Vorrei ascoltare tutti i sopravvissuti dello scudetto del Cagliari e/o del titolo europeo del 1968 e/o secondo posto al mondiale 1970, li ho intervistati spesso, in passato. Soprattutto amo i gregari, rispetto ai campioni come Gigi. E sono certo che nella sua enorme sportività egli la pensasse come me. I grandi club hanno anche grandi uomini, non tutti, e i gregari sono i preferiti dei campioni. A occhio Brugnera difendeva anche per Riva. E anche Bobo Gori.
Di Riva rammento la virtuale uscita ai quarti di finale, nelle qualificazioni a Euro 1972, poi vinti dalla Germania. L’uscita al primo turno al mondiale del ’74, in Belgio.

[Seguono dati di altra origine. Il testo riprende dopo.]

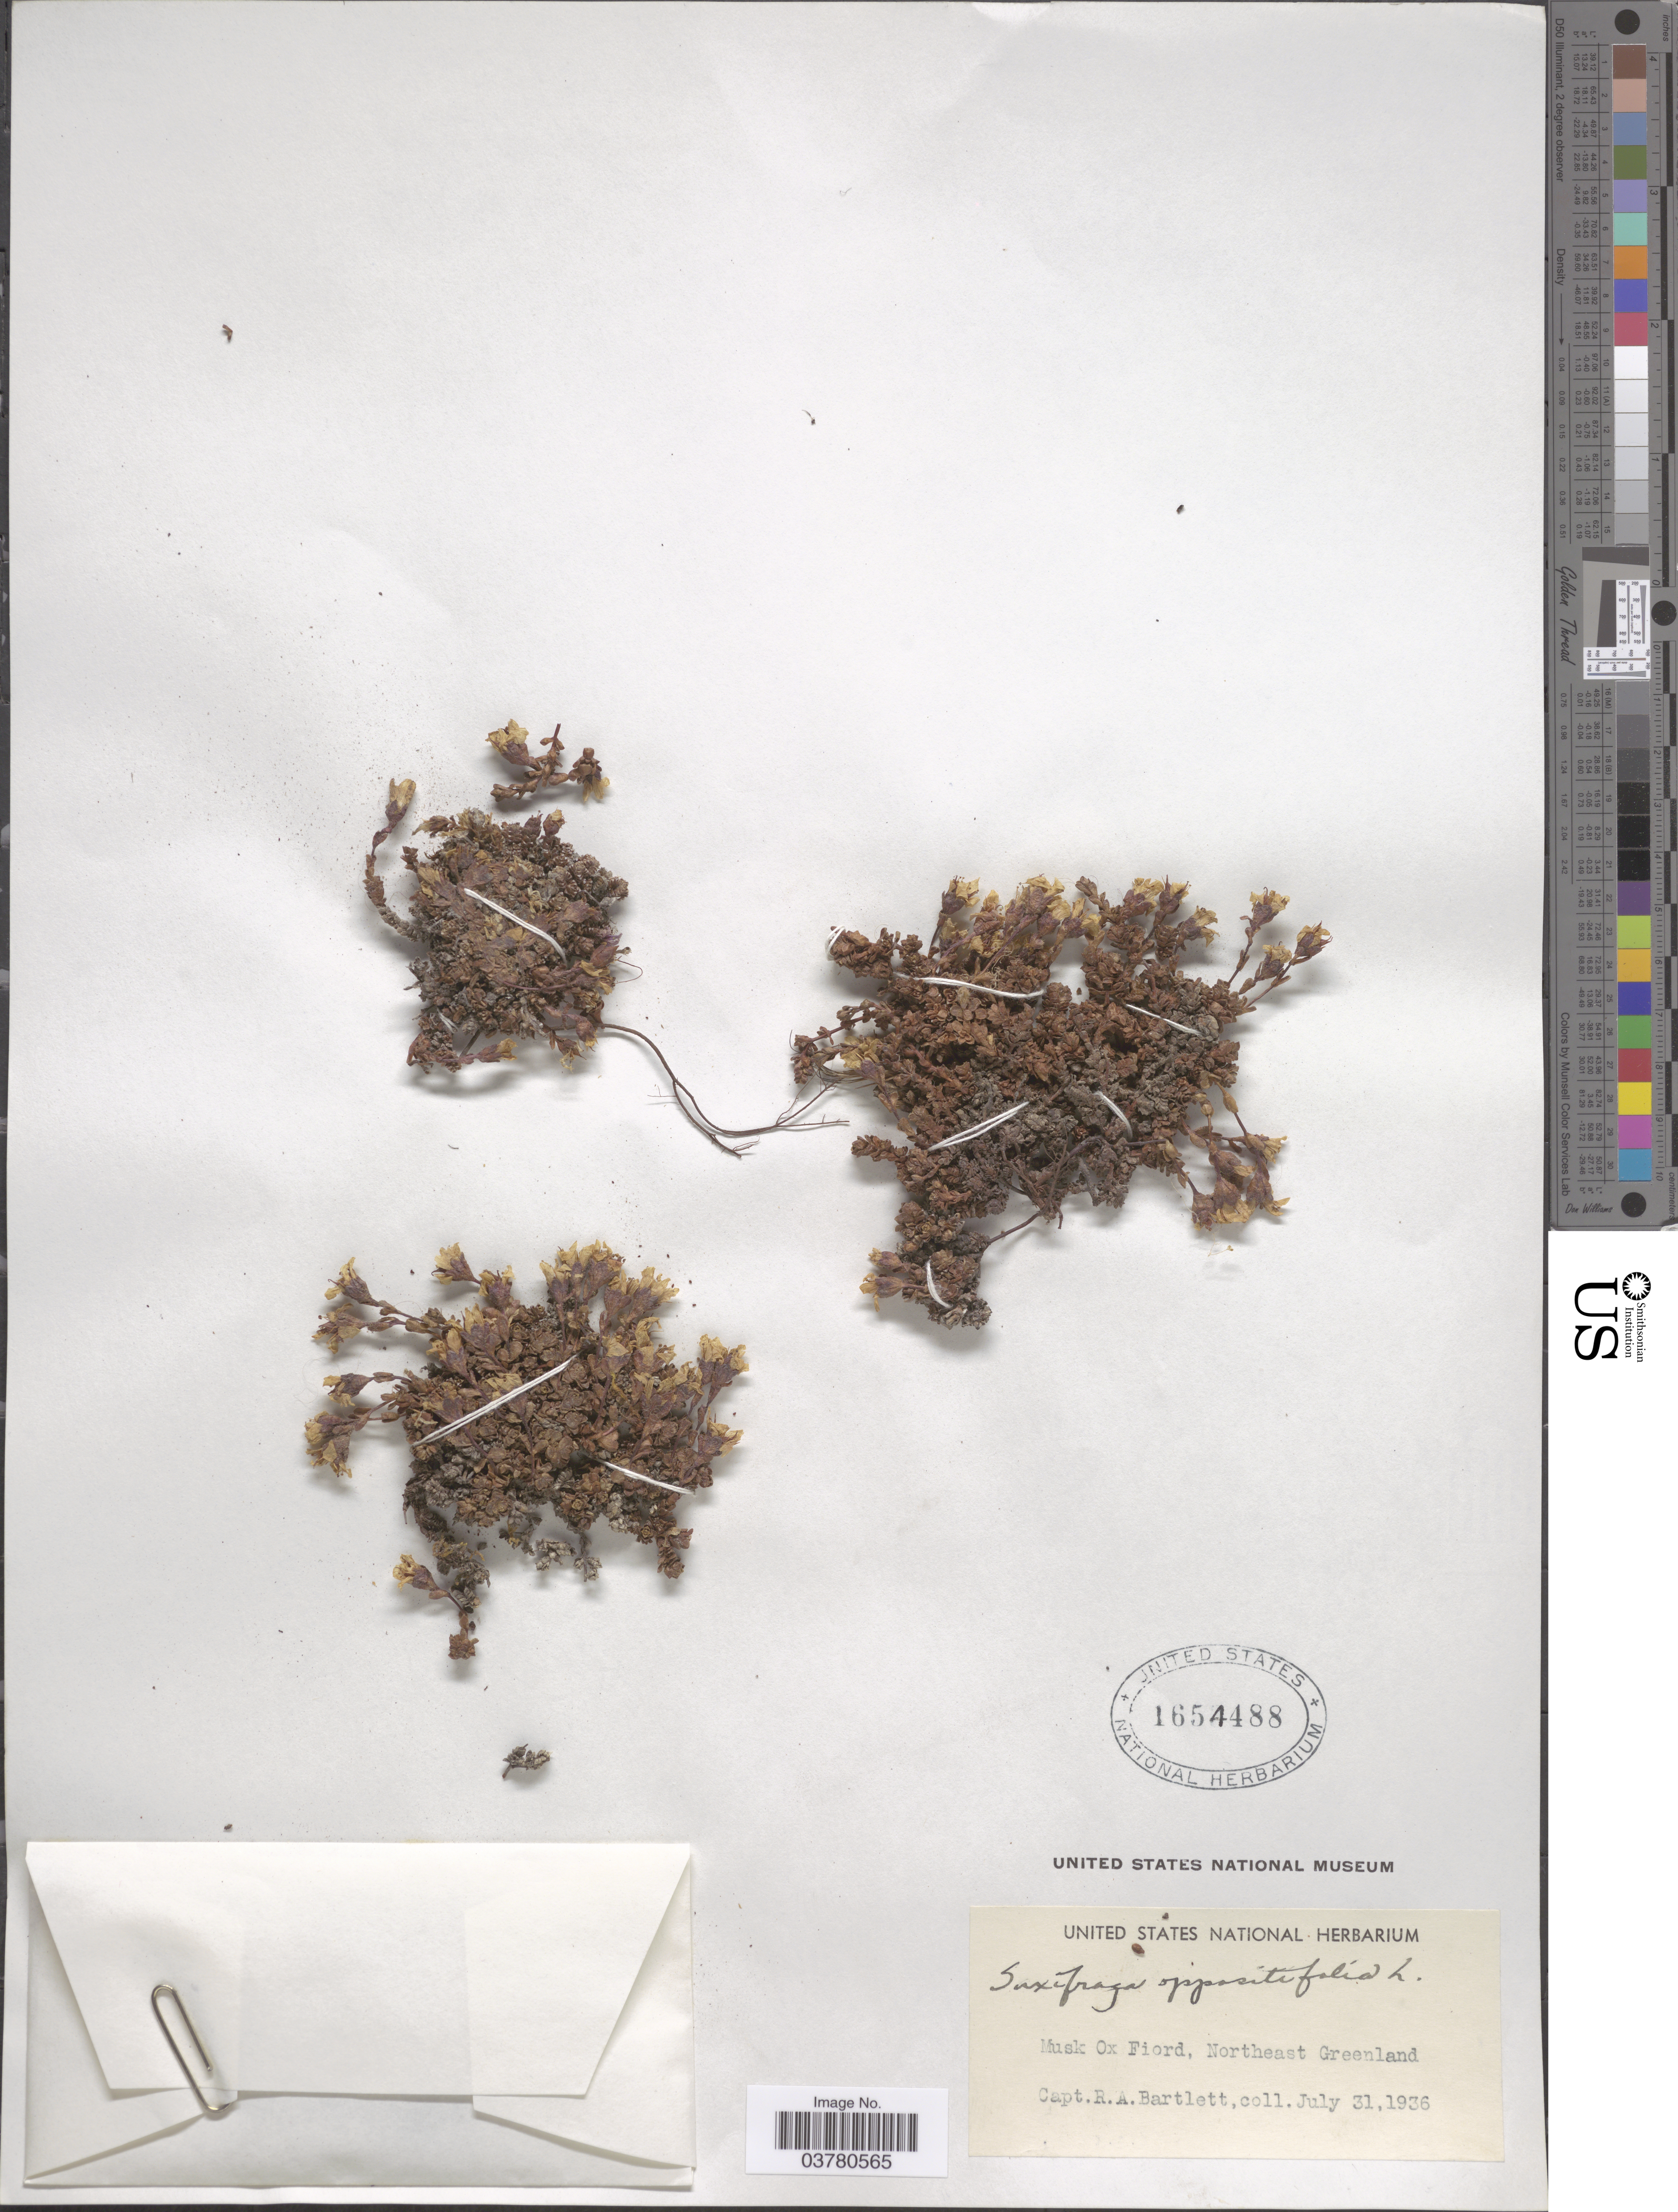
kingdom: Plantae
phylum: Tracheophyta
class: Magnoliopsida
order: Saxifragales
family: Saxifragaceae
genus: Saxifraga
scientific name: Saxifraga oppositifolia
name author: L.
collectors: R. A. Bartlett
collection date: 1936-07-31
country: Greenland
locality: Musk Ox Fiord, Northeast Greenland.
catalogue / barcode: US 1654488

Senza gli infortuni, avrebbe tranquillamente potuto arrivare a Spagna 1982, almeno restando in rosa. Era un altro calcio, oggi Cristiano Ronaldo punta al mondiale del 2026, anzi potrebbe tranquillamente reggere sino a Euro 28, a discreti livelli, quando avrà 43 anni. E non scherziamo.
Di Luigi Riva mi confortava la depressione nello scorso decennio, non è un segreto che io ne soffra, al pari di Vittorio Feltri, in passato, di Gianluigi Buffon, e di tanti uomini e donne, in particolare nelle nazioni più ricche. Situazione psicologica che Riva ha conosciuto nella senilità, oltre i 65, mentre nella mia traiettoria umana e professionale si è affacciata spesso e altrettanto spesso ritorna.
E poi la passione per le sigarette, che l’accomuna a tante persone, nel mondo. La voce è arrochita da esse, oltre che essere naturalmente profonda, per un certo tipo di dna.
Tornando all’aspetto calcistico, quel dato unico, 35 reti in 42 partite in nazionale. Ineguagliabile. Paolo Rossi ha vinto il pallone d’oro grazie al mondiale del 1982, ma è durato molto meno, ai massimi livelli, entrambi peraltro sono stati angustiati da infortuni, mezzo secolo fa il gioco falloso era molto più tollerato e in tanti hanno pagato interventi oggi da molte giornate di squalifica, ieri invece puniti magari con la semplice ammozione.
Riva raggiunse il podio del d’oro due volte, fu secondo nel ’69, dietro a Gianni Rivera, campione d’Europa con il Milan e l’anno precedente con la nazionale, ovviamente assieme a Riva. Venne preceduto di appena 4 punti. Nel 1970 fu terzo dietro Gerd Müller (Germania) e Bobby Moore (Inghilterra), che lo precedettero rispettivamente di 12 e 4 lunghezze.
Nel 1967 finì tredicesimo con 6 voti e nel ’68 sesto, a 39 voti dal vincente George Best, irlandese, del nord.
Di Giggi – come pronunciano a Roma quel nome – colpisce la fedeltà al Cagliari, il no alla Juventus, reiterato, e così è potuto esibirsi nelle coppe europee appena tre volte, fra i Campioni uscì subito, per mano dell’Atletico Madrid.
Rombo di tuono lo chiamava Gianni Brera, Gioanbrerafucarlo, re dei giornalisti sportivi, che una volta magari racconteremo con Gigi Bignotti, narratore su L’Unità e poi su Il Gazzettino, a inizio millennio, del grande scrittore pavese.
Sarebbe bello vedere il Cagliari quinto, dunque in Champions league, siamo lontanissimi. Quinto perchè se l’Italia quest’anno farà molto bene in Europa avrà una quinta squadra nel torneo più ambito e ne manterrà due in Europa league e una in Conference. Con 8, il nostro calcio eguaglierebbe il basket.
Mi sarebbe piaciuto vedere Riva titolare in nazionale già al mondiale ’62, in Cile – Pelè fu campione del mondo, a quell’età, nel ’58 -, a Euro ’64, in Spagna, al mondiale del ’66, dove Edmondo Fabbri, Mondino, neanche lo convocò, e poi un’Italia protagonista anche a Euro ’72, come detto, a Euro ’76, sempre uscita ai quarti, prima della fase finale, a Belgrado, in Jugoslavia, oggi Serbia. E poi al mondiale del ’78, in Argentina, peccato avesse già smesso, e lì c’era Paolino Pulici, attaccante altrettanto fisico, sempre partendo da sinistra. A Euro ’80, con gli azzurri quarti. Al mondiale dell’82 era in cabina radio Rai, con Enrico Ameri.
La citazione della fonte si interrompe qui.